In the old Gotham, even in the worst neighborhoods, there had been noises… There'd been life! Now people ate and worked quietly, because speaking up meant being noticed, and being noticed in Dent's territory could mean anything from receiving extra rations to a getting filled with lead, depending on which side of the coin caught the light.
'God…'
A gunshot echoed from two blocks away, and no one flinched.
It probably wasn't important anyway.
Someone had likely tried to take extra food,
Or failed to show proper respect to an enforcer,
Or simply been in the wrong place at the wrong time.
'How did it come to this? And more importantly—'
Marcus scraped the last of his porridge from the bowl, carefully licked it clean, then wordlessly tucked the bowl into his jacket. Containers were precious now, and losing one meant eating from cupped hands tomorrow.
His hands trembled halfway through the motion, not from hunger but from the sheer effort it took to swallow his rage along with the tasteless gruel.
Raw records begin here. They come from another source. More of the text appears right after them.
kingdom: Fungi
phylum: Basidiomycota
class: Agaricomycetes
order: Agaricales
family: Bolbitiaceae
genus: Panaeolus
'Why the hell are we just taking it?!'
As he walked back toward the bombed-out office building where he'd been sleeping, Marcus was reminded why by the two bodies hanging from the streetlights, placards tight around their necks. 'THEFT' and 'DISRESPECT.' The coin had spoken for them too, just as it'd speak for all of them eventually, and the coin was rarely merciful.
Laying on the pile of documents that might have been important once, he rolled over on his right, then on his left, before settling on his back, kept awake by something other than the gnawing hunger.
Something that burned hot in his belly.
'Tomorrow.' Marcus told himself.
Tomorrow he'd fan it into something more.